Intriguing fuel for future studies

“This study adds some intriguing insights to the literature on OSA interventions,” says Dr. Walia.

She notes that although mean weekly duration of therapy use was 6.2 hours longer with UAS than with PAP (45.4 vs. 39.2 hours/week), UAS therapy’s significant advantage in ESS benefits remained after adjustment for device adherence. “This suggests there may not be a simple dose-response relationship between the two therapies but that they may exert their effects via different mechanisms,” she explains.

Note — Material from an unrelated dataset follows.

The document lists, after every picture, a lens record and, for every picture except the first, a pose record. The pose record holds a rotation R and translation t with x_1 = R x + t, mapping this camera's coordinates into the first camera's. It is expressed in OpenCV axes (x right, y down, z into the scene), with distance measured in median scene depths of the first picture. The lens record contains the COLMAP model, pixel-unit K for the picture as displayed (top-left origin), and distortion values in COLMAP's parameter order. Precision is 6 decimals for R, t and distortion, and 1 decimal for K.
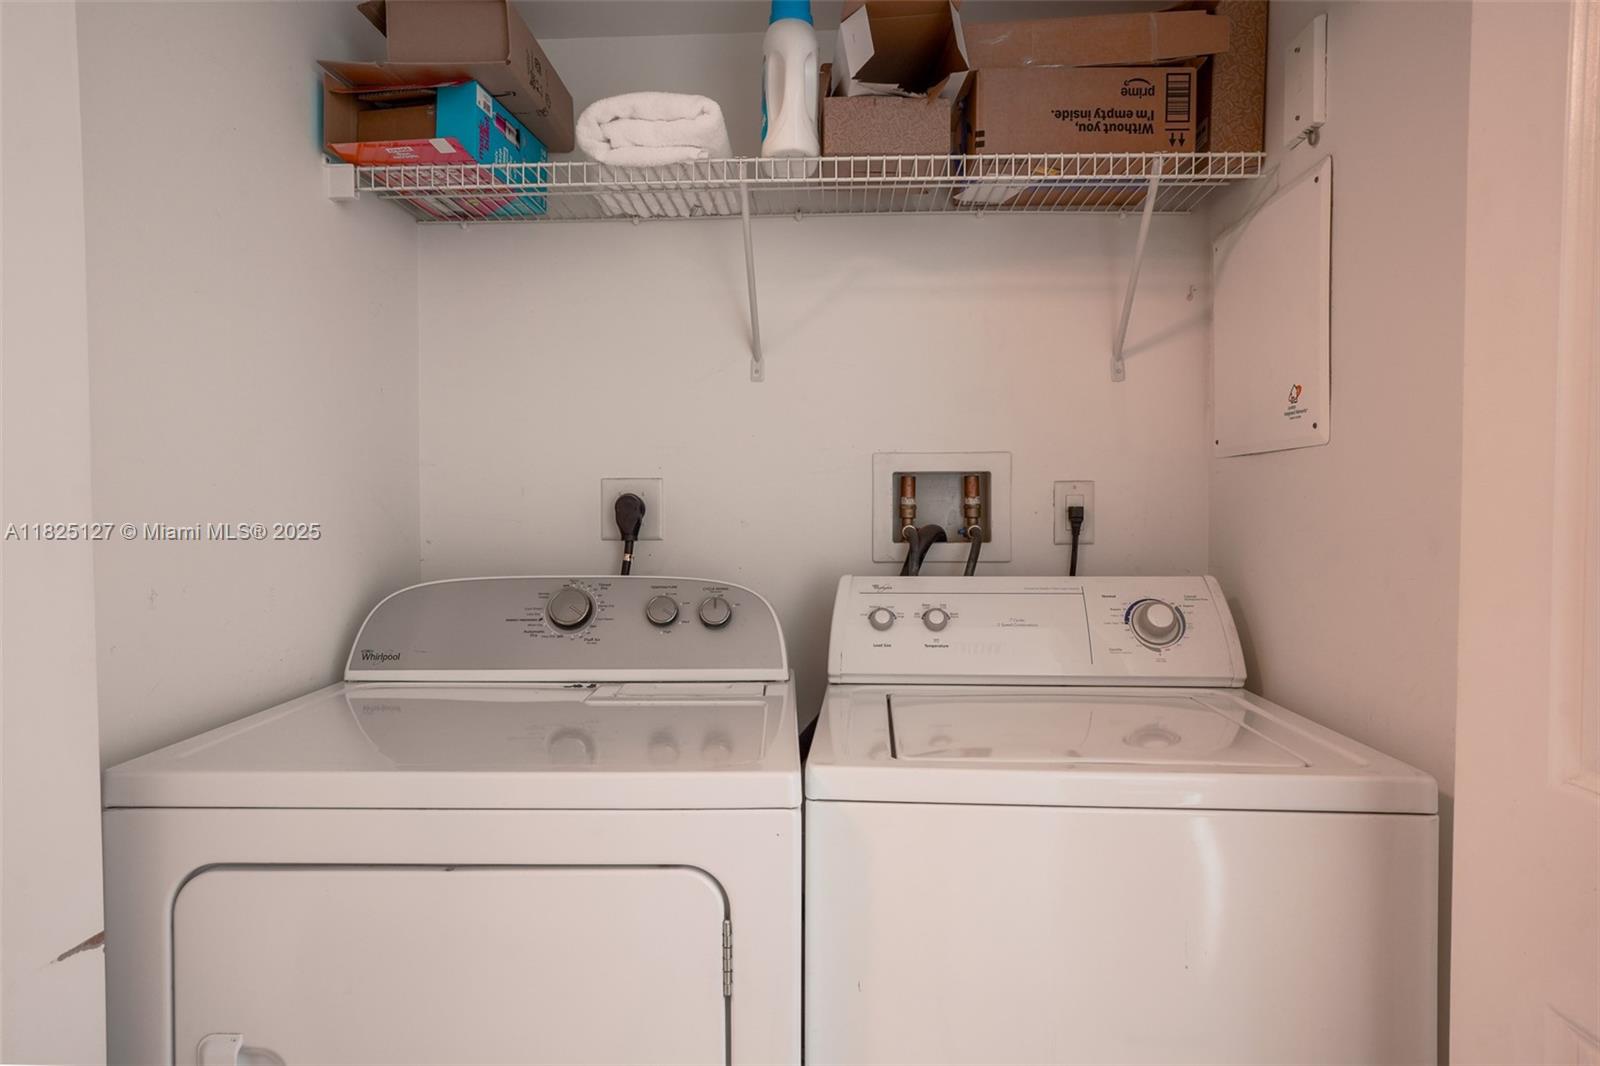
lens RADIAL K [[893.8, 0, 802.5], [0, 893.8, 535.1], [0, 0, 1]] dist [-0.044799, 0.024729]
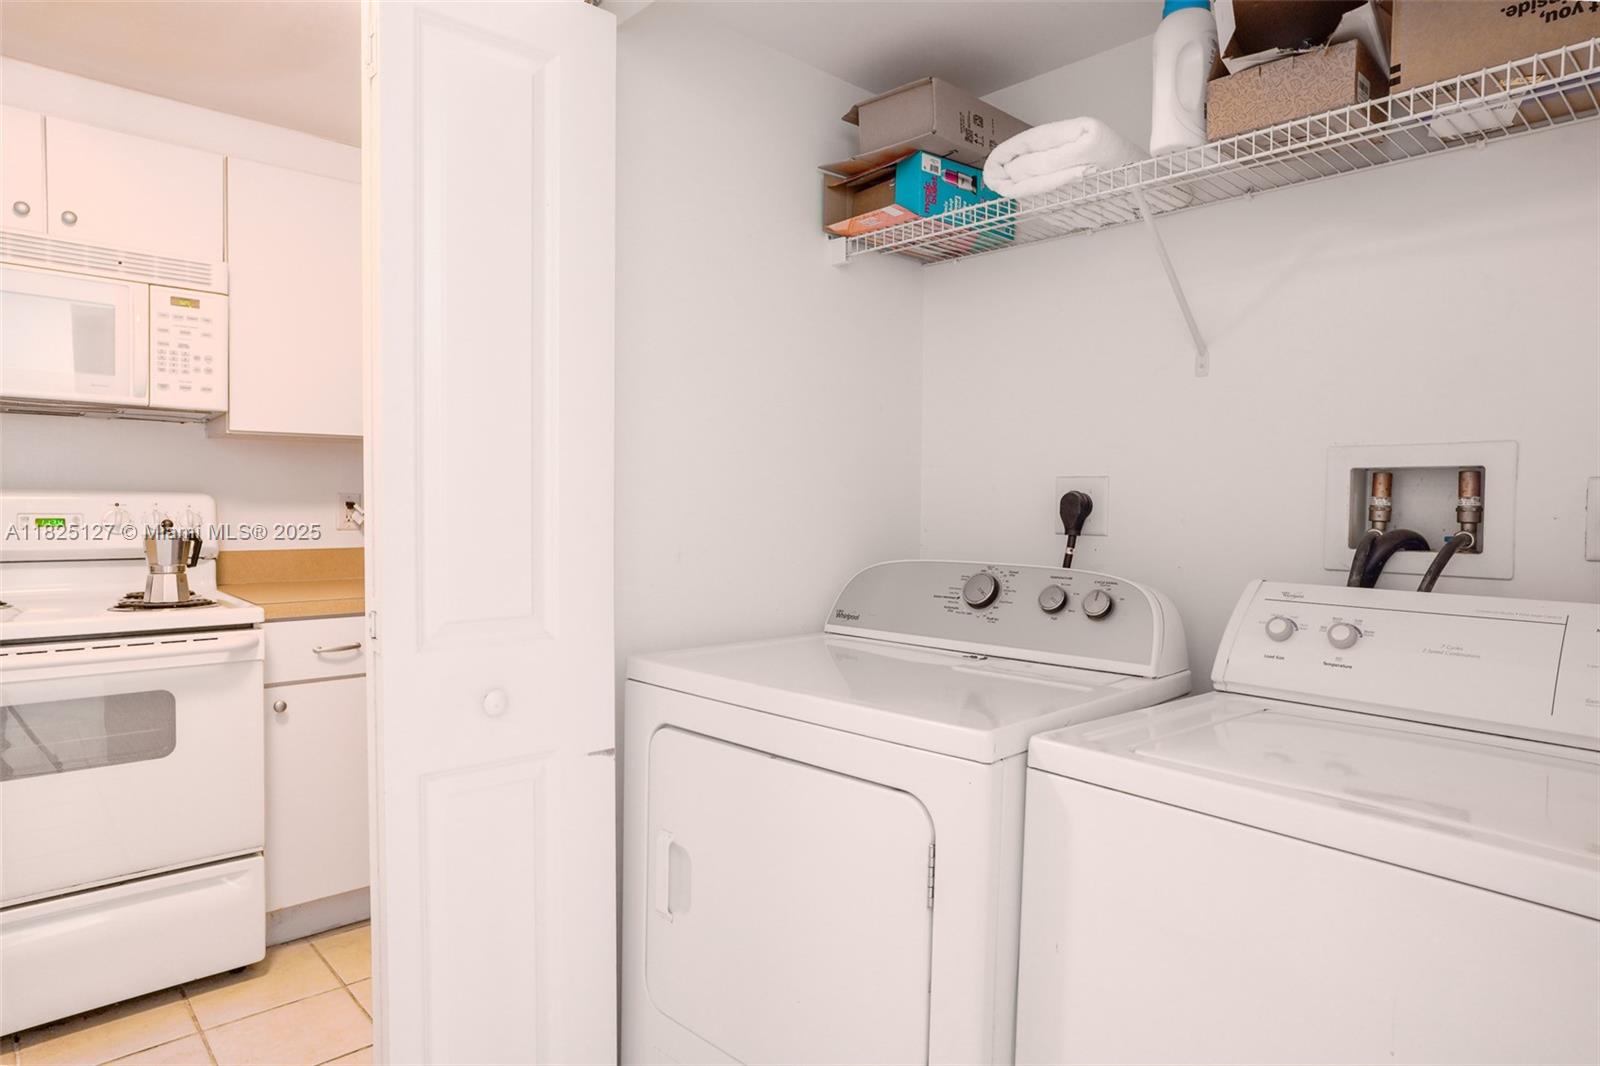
lens RADIAL K [[893.8, 0, 775.4], [0, 893.8, 539.6], [0, 0, 1]] dist [-0.044799, 0.024729]
pose [[0.717383, 0.041460, -0.695445, 0.347096], [-0.035358, 0.999108, 0.023090, -0.000480], [0.695782, 0.008025, 0.718209, -0.012932]]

She also points out potential confounders related to blood pressure findings. Because patients qualify for UAS only after having first tried PAP, it is possible that the UAS group had longer periods of OSA-related vascular dysfunction, making it less reversible. Additionally, blood pressure measurements were not conducted in a standardized fashion as they would be in a prospective clinical trial, possibly obscuring effects.

“This study was not designed to provide definitive understanding of physiologic effects, but it has generated important hypotheses for future research,” she notes.

“These findings suggest differential OSA therapy-specific cardiovascular influences,” adds senior author Reena Mehra, MD, MS, Director of Sleep Disorders Research at Cleveland Clinic. “However, future studies should be designed to better elucidate the physiologic mechanisms that underlie these observed differences.”